* _Tujuan Tugas_
[1] Menurut artikel tentang krisis air bersih, berapa jauh warga Desa Cigunungsari harus berjalan kaki untuk mendapatkan air?
[2] Lanjutkan artikel tentang krisis air bersih setelah kalimat terakhir pada paragraf terakhirnya.

Solusi Islam atas Puluhan Tahun Krisis Air Bersih


Oleh Riani Amanatillah

Krisis air bersih pada faktanya masih terus terjadi setiap tahun di banyak wilayah di Indonesia. Di Kabupaten Karawang, krisis air sudah terjadi sejak bulan Juli yang lalu. Setiap pagi dan sore, puluhan warga Desa Cigunungsari, Kecamatan Tegalwaru, Karawang mengambil air keruh yang bercampur lumpur di sebuah kubangan untuk keperluan cuci, mandi, dan minum. Air tersebut diberi tawas terlebih dahulu sebelum digunakan. Warga mengatakan bahwa sumur mereka mengering karena kemarau, dan untuk mendapatkan air, mereka harus berjalan kaki sejauh 2 kilometer sambil menjinjing ember (https://www.merdeka.com, 20/8/2018).

Di dataran tinggi Samosir, Kecamatan Ronggur Ni Huta, krisis air bersih terjadi di delapan desa sejak bulan Mei lalu. Warga harus mengambil air dari kubangan yang mereka gali sendiri, dan kubangan tersebut berjarak 1 kilometer. Seribu kepala keluarga bergantung pada air yang berasal dari kubangan berukuran 1x1 meter dengan kedalaman 1,5 meter tersebut. Kondisi air yang mereka peroleh itu pun tidak lagi jernih akibat warga yang bergantian menimba. Menurut warga, Pemkab belum bisa memecahkan masalah itu sejak puluhan tahun lalu, padahal air dapat diperoleh dari Danau Toba, ditarik memakai pompa secara bertahap kemudian disalurkan secara estafet menuju dataran tinggi Samosir (medan.tribunnews.com, 16/8/2018).

* _Data yang Diberikan_
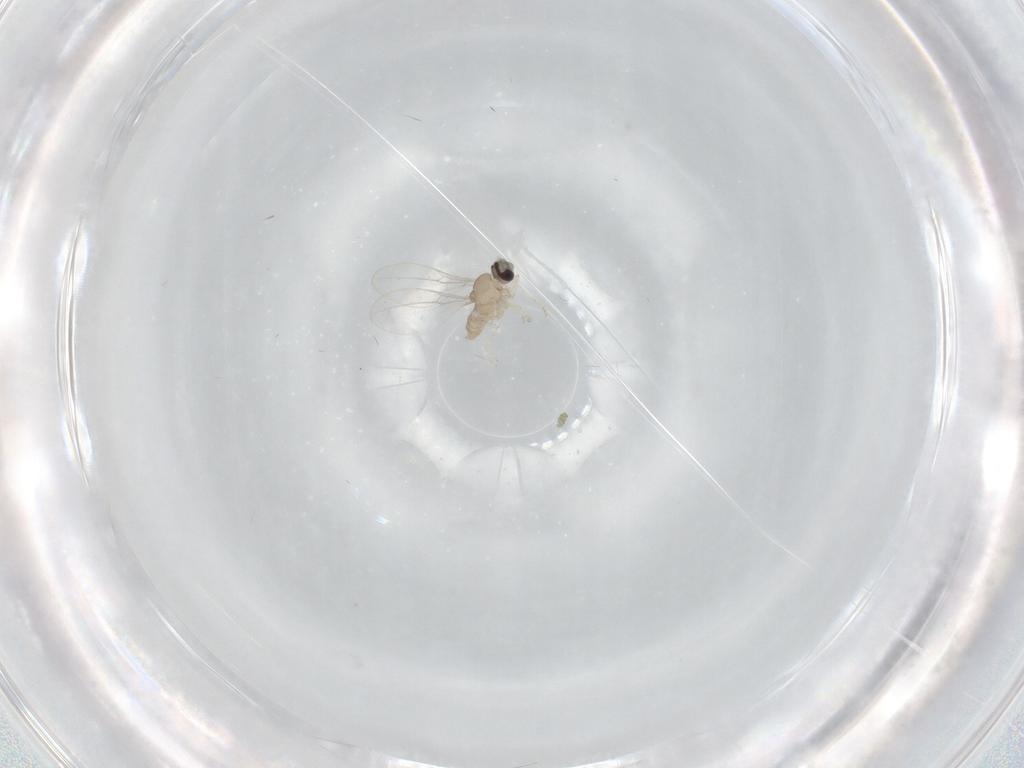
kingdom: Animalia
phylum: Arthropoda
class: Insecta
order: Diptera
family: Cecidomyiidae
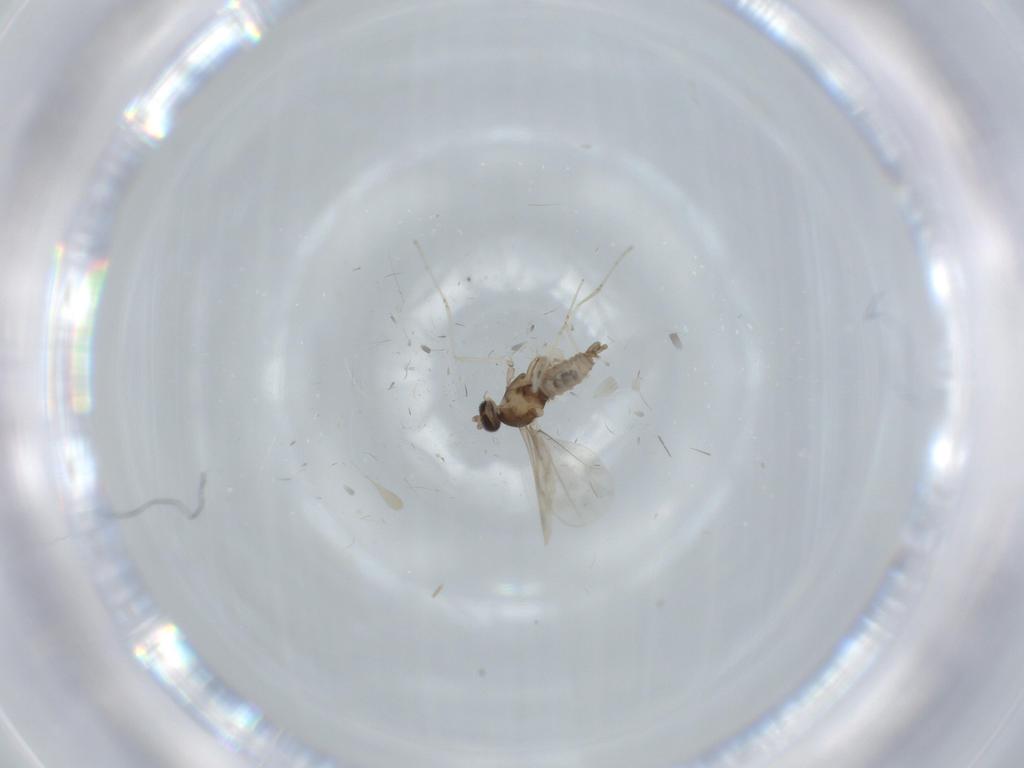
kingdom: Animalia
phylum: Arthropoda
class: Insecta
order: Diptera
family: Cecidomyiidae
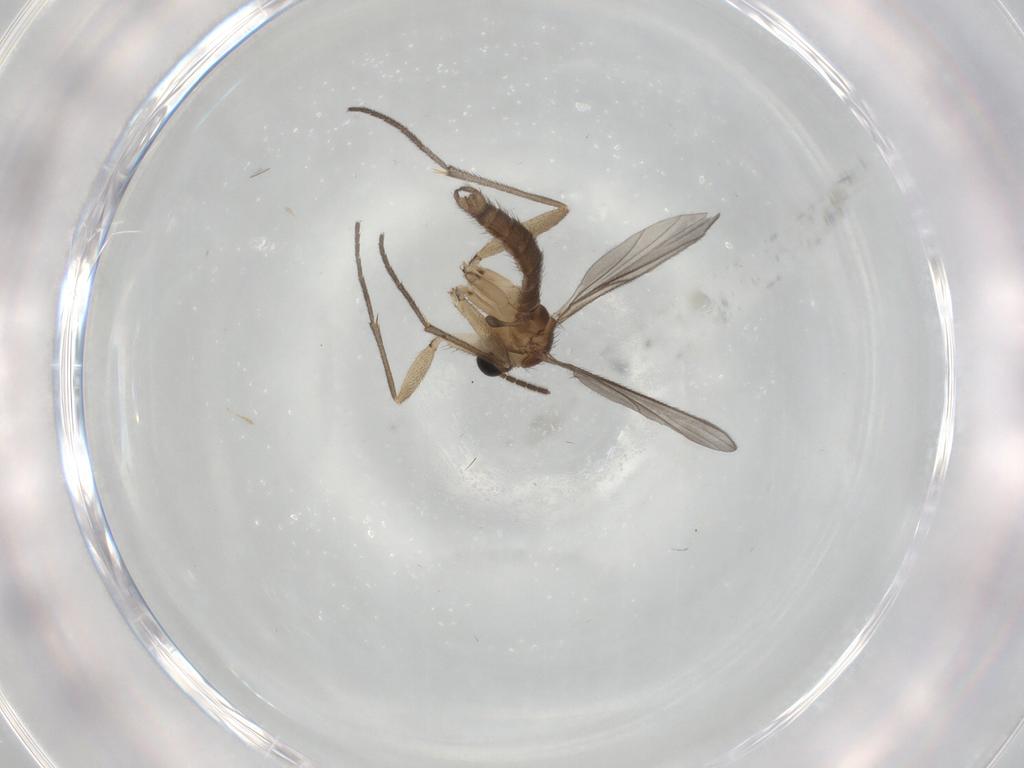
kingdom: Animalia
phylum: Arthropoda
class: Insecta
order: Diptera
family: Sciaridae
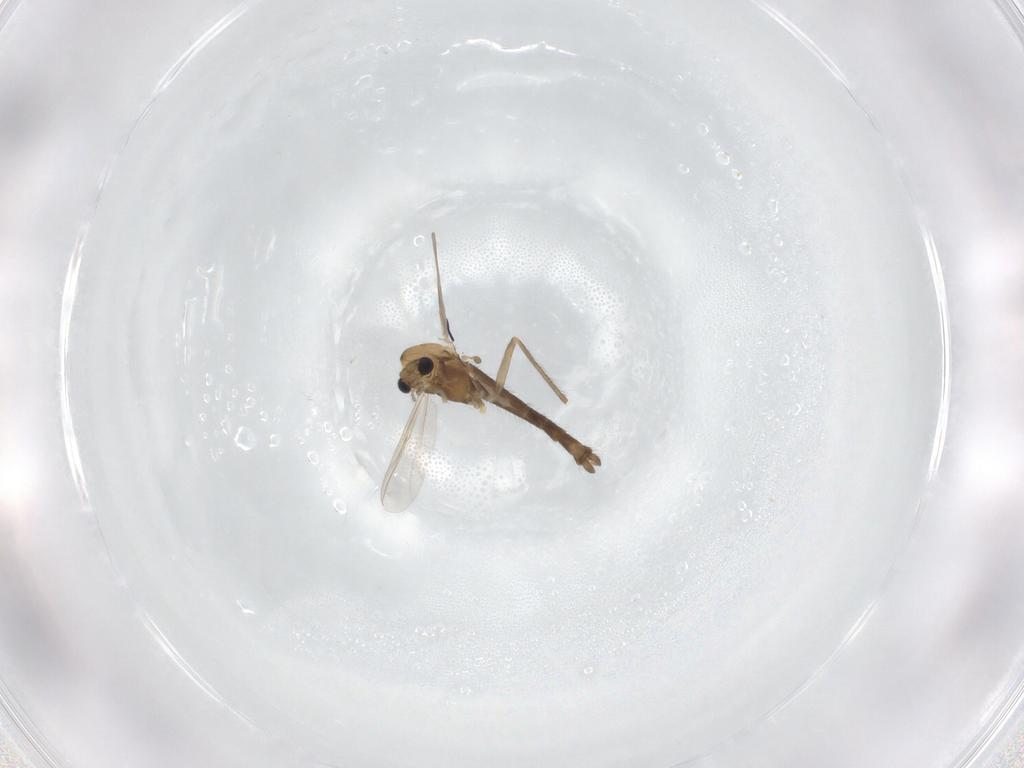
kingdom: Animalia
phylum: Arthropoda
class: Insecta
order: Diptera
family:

* _Hasil_
[1] Sejauh 2 kilometer sambil menjinjing ember.

[2]
Masalah yang sama terjadi di Desa Pantai Mekar, Kecamatan Muara Gembong, Kabupaten Bekasi. Warga terus mengeluhkan sulitnya memperoleh air bersih yang sudah terjadi sejak 1980-an. Mereka juga mengatakan bahwa tidak pernah ada bantuan air bersih di sana (https://www.republika.co.id, 17/8/2018).
Krisis air bersih tahun ini juga diperparah oleh bencana gempa yang baru saja terjadi. Di Nusa Tenggara Barat (NTB), sumur-sumur menjadi dangkal karena getaran gempa membuat sumur runtuh hingga tertutupi pasir, sehingga volume airnya menjadi sangat berkurang. Masyarakat yang tinggal di tenda-tenda darurat pun harus mencari air ke lokasi yang jauh (https://www.liputan6.com, 17/8/2018).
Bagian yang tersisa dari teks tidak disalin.